WHAT TO PRODUCE -
Please give back each entry below unaltered, leaving the pictures out.

[Dataset entries]
[Start of Attachment]

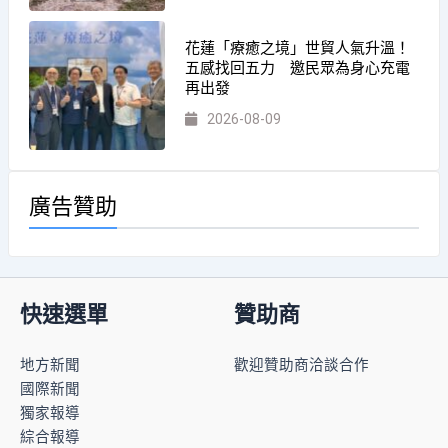
花蓮「療癒之境」世貿人氣升溫！
五感找回五力 邀民眾為身心充電
再出發
2026-08-09
廣告贊助
快速選單
贊助商
地方新聞
歡迎贊助商洽談合作
國際新聞
獨家報導
綜合報導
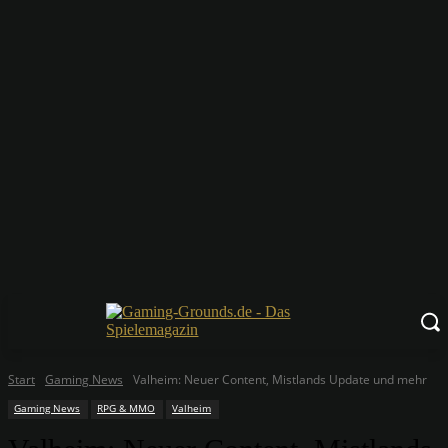
Start
Gaming News
Valheim: Neuer Content, Mistlands Update und mehr
Gaming News
RPG & MMO
Valheim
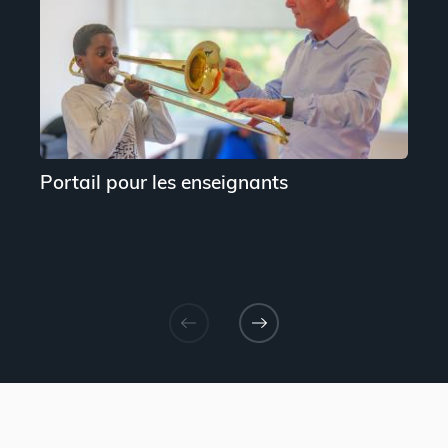
Portail pour les enseignants
P
P
(
e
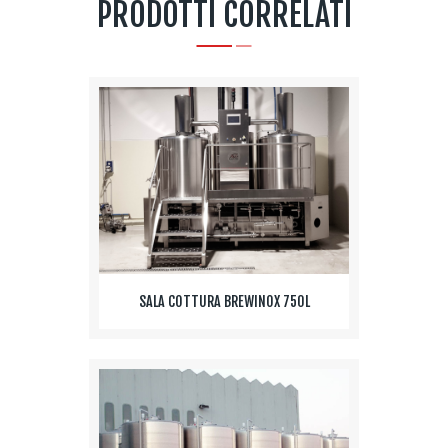
PRODOTTI CORRELATI
SALA COTTURA BREWINOX 750L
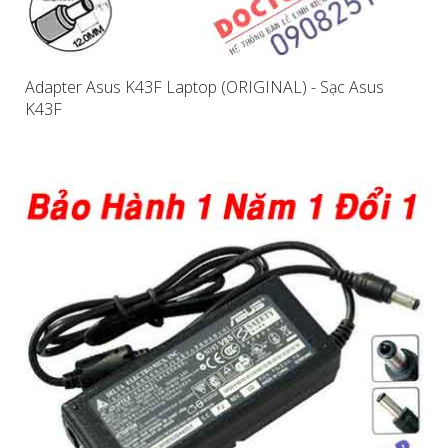
Adapter Asus K43F Laptop (ORIGINAL) - Sạc Asus
K43F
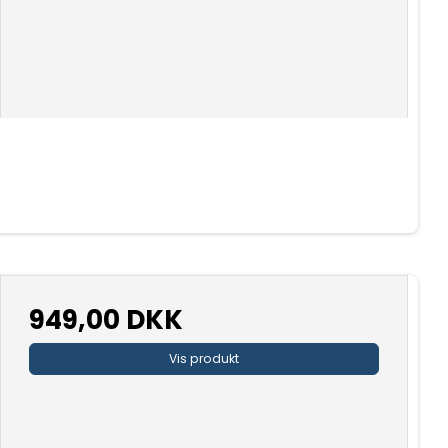
949,00 DKK
Vis produkt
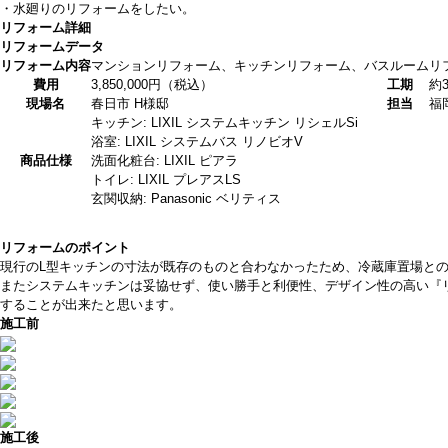
・水廻りのリフォームをしたい。
リフォーム詳細
リフォームデータ
リフォーム内容
マンションリフォーム、キッチンリフォーム、バスルームリ
費用
3,850,000円（税込）
工期
約
現場名
春日市 H様邸
担当
福
キッチン: LIXIL システムキッチン リシェルSi
浴室: LIXIL システムバス リノビオV
商品仕様
洗面化粧台: LIXIL ピアラ
トイレ: LIXIL プレアスLS
玄関収納: Panasonic ベリティス
リフォームのポイント
現行のL型キッチンの寸法が既存のものと合わなかったため、冷蔵庫置場と
またシステムキッチンは妥協せず、使い勝手と利便性、デザイン性の高い『
することが出来たと思います。
施工前
施工後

[End of Attachment]

REPLY -
花蓮「療癒之境」世貿人氣升溫！
五感找回五力 邀民眾為身心充電
再出發
2026-08-09
廣告贊助
快速選單
贊助商
地方新聞
歡迎贊助商洽談合作
國際新聞
獨家報導
綜合報導
Start
Gaming News
Valheim: Neuer Content, Mistlands Update und mehr
Gaming News
RPG & MMO
Valheim
Portail pour les enseignants
P
P
(
e
PRODOTTI CORRELATI
SALA COTTURA BREWINOX 750L
Adapter Asus K43F Laptop (ORIGINAL) - Sạc Asus
K43F
949,00 DKK
Vis produkt
・水廻りのリフォームをしたい。
リフォーム詳細
リフォームデータ
リフォーム内容
マンションリフォーム、キッチンリフォーム、バスルームリ
費用
3,850,000円（税込）
工期
約
現場名
春日市 H様邸
担当
福
キッチン: LIXIL システムキッチン リシェルSi
浴室: LIXIL システムバス リノビオV
商品仕様
洗面化粧台: LIXIL ピアラ
トイレ: LIXIL プレアスLS
玄関収納: Panasonic ベリティス
リフォームのポイント
現行のL型キッチンの寸法が既存のものと合わなかったため、冷蔵庫置場と
またシステムキッチンは妥協せず、使い勝手と利便性、デザイン性の高い『
することが出来たと思います。
施工前
施工後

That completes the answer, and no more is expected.